Below are listed some theorized lineages of prominent families.

- The House of Stuart who ruled as Kings of Scotland from 1371 and then, additionally, as Kings of England and Ireland from 1603 until 1714. According to the Stewart DNA Project they lie under the subclade R1b-L21 > DF13 > Z39589 > DF41/S524 > Z43690 > S775 > L746 > S781. They are ultimately of Breton origin.
- The Dál gCais clan and all subsidiary families including the O'Brien (who were High Kings of Ireland, Kings of Munster, Kings of Thomond, Earl of Thomond, Viscount Clare, Marquess of Thomond etc.) as well as the MacNamara Lords of Clancullen, the O'Kennedy Lords of Ormond, the O'Dea Lords of Cineal Fearmaic and others. They descended from the common ancestor of Tál Cas and are of the lineage: L21>>DF13>ZZ10_1>>Z2534>>>L226>>Z17669.
- The Eoganacht and their close relatives, the Uí Fidgenti, whom they have a corresponding genetic and genealogical relationship to (via their shared descent from Ailill Flann Bec). They possessed the mutation L21>>DF13>FGC11134>>>>>CTS4466>>>>A541. They were Kings of Munster from around 400 AD until they were deposed by their former vassals, the Dál gCais in the 10th century. Septs include the O'Sullivan Lords of Beare, the O'Mahony Lords of Kinalmeaky and others. The descendants of Cellachán Caisil, their last great king in Munster before this deposition have however shown to belong to an entirely separate lineage. His descendants included the O'Callaghans (Lords of Cineál Aodha) and Mac Carthys (Kings of Desmond, Earl of Clancarty etc.). These belonged to the lineage L21>>DF13>DF21>>>>>Z16534.
- The Connachta, specifically the descendants of the sons of Eochaid Mugmedon, comprising the Uí Briúin, Uí Fiachrach and Uí Néill who ruled as High Kings of Ireland, Kings of Connacht, Kings of Ulster and Kings of Mide. They were of the lineage L21>>DF13>Z39589>>>>>>>>M222>>>>DF105. Lineages beneath DF105 (which likely represent Eochaidh's descendants) now represents around 20% of Irish male lines. Examples of septs include the O'Donnell (Kings of Tír Conaill, Earl of Tyrconnell), the O'Connor Kings of Connacht and the Mac Lochlainn Kings of Tír Eoghan. However the later "O'Neill dynasty" (who usurped the aforementioned Mac Lochlainns from the kingship of Tír Chonaill), who descended from Áed in Macáem Tóinlesc, belonged to an entirely separate lineage R-Z1513, ultimately descending from R-DF27 and not even L21 at all. This family comprises the Clannaboy O’Neills, Tyrone O’Neills, O’Neills of the Fews, and the McShanes.

=-=-=-=-=

* **EXERCISES**
1. In the text on family lineages, copy the passage starting with "- The House" and going on through "the lineage: L21>>DF13>ZZ10_1>>Z2534>>>L226>>Z17669.", and replace "Lords" with "Chiefs".
2. According to the text on family lineages, in what year did the House of Stuart begin ruling as Kings of Scotland?
Rely only on the text on family lineages, not on the material.

=-=-=-=-=

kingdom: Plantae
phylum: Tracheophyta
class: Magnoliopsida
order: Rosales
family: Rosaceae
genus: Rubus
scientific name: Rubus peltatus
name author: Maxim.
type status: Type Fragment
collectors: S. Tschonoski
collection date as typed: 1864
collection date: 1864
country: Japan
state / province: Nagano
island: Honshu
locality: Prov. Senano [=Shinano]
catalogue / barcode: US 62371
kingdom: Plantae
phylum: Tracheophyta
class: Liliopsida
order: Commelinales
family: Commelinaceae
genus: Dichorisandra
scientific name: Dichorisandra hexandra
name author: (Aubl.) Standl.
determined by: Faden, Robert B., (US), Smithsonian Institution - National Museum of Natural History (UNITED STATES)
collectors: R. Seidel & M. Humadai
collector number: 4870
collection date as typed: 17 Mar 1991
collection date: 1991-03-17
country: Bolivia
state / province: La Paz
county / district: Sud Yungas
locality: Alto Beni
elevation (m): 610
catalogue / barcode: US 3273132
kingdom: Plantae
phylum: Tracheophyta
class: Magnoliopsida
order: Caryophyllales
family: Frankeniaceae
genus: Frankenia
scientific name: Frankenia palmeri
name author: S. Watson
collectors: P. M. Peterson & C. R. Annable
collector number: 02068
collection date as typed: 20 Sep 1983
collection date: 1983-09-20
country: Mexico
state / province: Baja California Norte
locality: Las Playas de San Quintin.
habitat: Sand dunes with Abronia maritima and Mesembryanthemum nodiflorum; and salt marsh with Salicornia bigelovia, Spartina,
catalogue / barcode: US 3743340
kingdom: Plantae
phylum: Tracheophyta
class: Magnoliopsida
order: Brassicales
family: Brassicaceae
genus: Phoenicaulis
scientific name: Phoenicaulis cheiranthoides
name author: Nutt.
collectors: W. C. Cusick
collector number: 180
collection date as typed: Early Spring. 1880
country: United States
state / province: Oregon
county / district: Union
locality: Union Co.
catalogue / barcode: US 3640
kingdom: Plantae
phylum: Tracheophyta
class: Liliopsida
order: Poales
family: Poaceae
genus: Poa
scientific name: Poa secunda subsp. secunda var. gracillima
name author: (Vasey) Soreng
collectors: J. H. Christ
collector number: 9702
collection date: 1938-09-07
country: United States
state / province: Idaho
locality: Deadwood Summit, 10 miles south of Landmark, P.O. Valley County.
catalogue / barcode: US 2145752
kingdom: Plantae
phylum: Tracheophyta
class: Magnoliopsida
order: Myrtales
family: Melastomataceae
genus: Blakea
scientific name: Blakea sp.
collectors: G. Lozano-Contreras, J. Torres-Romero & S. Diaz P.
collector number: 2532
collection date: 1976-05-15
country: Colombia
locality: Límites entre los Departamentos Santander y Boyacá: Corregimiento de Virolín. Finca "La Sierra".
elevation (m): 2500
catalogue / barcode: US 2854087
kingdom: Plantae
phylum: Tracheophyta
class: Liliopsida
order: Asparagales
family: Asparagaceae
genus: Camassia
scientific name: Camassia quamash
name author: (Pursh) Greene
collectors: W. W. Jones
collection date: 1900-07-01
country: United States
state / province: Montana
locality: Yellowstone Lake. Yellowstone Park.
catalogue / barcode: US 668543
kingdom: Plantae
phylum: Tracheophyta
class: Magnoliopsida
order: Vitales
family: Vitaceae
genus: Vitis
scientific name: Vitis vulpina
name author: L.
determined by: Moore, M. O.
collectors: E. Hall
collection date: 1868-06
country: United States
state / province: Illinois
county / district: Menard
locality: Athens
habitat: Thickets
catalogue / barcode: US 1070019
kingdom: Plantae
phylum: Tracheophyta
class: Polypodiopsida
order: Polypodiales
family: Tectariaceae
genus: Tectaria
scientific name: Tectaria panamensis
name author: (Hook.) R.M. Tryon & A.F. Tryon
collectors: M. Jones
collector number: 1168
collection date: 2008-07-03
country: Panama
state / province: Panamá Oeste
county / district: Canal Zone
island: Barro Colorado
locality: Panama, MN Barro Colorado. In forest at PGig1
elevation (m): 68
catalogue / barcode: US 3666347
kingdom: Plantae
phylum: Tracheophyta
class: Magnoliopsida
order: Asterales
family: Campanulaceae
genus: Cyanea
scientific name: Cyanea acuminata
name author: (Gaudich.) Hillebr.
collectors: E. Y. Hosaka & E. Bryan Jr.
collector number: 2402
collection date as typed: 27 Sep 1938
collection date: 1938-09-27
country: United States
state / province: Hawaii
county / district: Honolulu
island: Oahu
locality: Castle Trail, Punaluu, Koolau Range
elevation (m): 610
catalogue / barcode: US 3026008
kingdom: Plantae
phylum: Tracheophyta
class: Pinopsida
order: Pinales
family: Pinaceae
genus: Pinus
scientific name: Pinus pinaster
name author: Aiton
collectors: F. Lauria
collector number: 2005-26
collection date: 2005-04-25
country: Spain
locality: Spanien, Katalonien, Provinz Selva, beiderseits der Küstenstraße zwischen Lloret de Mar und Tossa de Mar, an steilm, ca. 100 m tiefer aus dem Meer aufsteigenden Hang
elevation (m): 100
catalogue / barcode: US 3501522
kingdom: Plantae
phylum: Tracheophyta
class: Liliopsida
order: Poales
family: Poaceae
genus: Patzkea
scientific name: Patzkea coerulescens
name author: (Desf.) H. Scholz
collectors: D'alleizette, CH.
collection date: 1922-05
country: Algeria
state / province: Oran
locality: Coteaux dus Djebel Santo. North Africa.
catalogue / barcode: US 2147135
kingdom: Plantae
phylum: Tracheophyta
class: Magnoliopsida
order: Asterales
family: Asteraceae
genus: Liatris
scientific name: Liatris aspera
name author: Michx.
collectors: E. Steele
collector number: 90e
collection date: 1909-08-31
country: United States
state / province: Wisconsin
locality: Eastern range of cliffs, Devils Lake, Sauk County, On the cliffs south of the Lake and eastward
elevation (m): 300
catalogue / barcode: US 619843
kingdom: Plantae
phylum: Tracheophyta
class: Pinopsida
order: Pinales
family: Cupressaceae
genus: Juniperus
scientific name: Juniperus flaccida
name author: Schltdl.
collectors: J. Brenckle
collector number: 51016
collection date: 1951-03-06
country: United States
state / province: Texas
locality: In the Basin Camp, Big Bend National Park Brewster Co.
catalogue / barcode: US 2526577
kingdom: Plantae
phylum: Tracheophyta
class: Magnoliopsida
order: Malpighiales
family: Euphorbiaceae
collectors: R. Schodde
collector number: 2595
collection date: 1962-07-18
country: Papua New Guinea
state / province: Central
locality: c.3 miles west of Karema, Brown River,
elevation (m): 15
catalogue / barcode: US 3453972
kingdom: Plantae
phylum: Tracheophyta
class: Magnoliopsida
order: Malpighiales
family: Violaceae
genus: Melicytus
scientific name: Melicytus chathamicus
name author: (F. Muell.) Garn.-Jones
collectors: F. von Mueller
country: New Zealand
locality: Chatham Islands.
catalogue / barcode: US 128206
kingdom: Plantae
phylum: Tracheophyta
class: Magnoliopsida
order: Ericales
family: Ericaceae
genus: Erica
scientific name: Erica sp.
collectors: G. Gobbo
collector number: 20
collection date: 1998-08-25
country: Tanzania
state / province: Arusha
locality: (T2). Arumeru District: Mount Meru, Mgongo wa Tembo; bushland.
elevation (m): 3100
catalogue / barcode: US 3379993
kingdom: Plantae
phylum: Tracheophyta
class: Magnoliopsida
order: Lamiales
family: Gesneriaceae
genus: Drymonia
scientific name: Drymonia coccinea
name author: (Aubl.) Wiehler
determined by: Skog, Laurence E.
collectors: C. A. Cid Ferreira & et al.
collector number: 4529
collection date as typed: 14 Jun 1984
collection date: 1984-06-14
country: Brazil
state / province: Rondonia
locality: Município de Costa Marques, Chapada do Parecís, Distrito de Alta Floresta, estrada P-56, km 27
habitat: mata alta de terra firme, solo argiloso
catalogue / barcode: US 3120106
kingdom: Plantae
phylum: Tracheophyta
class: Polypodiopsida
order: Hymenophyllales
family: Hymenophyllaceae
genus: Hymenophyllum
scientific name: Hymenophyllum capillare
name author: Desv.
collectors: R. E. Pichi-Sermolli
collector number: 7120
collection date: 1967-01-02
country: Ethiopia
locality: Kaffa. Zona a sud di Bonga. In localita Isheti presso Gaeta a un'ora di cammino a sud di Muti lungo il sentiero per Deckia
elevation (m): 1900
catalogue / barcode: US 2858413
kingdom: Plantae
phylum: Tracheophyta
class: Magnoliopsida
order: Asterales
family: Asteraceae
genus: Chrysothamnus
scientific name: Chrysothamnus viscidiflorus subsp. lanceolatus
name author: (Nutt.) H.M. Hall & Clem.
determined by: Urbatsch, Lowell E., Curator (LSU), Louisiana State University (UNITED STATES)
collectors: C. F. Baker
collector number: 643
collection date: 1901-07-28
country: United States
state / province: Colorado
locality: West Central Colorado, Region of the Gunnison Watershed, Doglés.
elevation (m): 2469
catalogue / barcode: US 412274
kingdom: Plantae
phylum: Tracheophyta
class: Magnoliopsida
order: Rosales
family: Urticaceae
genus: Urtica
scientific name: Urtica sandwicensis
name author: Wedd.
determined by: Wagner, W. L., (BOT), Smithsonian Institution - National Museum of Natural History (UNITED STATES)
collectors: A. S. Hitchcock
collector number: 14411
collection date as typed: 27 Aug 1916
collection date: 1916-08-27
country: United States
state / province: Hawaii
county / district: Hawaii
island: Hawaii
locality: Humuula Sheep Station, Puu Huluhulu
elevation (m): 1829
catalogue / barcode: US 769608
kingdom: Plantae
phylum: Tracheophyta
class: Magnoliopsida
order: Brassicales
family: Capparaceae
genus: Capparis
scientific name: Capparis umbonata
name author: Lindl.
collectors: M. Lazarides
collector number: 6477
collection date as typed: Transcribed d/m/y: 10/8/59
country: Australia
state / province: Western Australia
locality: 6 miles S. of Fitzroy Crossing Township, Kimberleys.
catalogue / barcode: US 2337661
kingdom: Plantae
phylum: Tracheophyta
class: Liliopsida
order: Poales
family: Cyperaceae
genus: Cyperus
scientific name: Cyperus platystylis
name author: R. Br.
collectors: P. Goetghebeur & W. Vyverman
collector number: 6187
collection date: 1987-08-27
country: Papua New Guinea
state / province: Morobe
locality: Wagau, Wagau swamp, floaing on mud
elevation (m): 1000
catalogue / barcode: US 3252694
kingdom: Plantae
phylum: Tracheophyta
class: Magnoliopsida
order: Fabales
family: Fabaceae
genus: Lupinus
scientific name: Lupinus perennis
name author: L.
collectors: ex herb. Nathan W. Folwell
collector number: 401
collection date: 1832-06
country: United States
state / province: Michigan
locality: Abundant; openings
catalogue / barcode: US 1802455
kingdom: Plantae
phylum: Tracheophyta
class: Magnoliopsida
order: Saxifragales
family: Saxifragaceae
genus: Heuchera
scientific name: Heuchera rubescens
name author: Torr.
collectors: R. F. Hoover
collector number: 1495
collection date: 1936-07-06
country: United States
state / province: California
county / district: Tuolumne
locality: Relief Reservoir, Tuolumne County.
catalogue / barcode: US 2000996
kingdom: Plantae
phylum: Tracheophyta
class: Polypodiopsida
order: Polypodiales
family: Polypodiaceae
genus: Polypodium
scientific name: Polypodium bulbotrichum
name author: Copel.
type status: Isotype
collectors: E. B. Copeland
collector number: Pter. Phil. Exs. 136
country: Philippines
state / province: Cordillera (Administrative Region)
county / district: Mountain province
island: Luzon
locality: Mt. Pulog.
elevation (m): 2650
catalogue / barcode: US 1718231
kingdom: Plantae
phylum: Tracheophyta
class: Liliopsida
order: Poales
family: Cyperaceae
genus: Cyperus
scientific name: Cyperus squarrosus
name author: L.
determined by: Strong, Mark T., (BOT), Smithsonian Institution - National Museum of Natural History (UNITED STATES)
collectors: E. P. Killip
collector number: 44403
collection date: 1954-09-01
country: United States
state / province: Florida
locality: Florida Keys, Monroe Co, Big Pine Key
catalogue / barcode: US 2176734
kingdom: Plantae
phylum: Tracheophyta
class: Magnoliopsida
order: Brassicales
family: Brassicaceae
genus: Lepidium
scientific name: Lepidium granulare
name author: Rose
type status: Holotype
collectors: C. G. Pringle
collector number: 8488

=-=-=-=-=

* **ANSWER SET**
1.
- The House of Stuart who ruled as Kings of Scotland from 1371 and then, additionally, as Kings of England and Ireland from 1603 until 1714. According to the Stewart DNA Project they lie under the subclade R1b-L21 > DF13 > Z39589 > DF41/S524 > Z43690 > S775 > L746 > S781. They are ultimately of Breton origin.
- The Dál gCais clan and all subsidiary families including the O'Brien (who were High Kings of Ireland, Kings of Munster, Kings of Thomond, Earl of Thomond, Viscount Clare, Marquess of Thomond etc.) as well as the MacNamara Chiefs of Clancullen, the O'Kennedy Chiefs of Ormond, the O'Dea Chiefs of Cineal Fearmaic and others. They descended from the common ancestor of Tál Cas and are of the lineage: L21>>DF13>ZZ10_1>>Z2534>>>L226>>Z17669.

2. 1371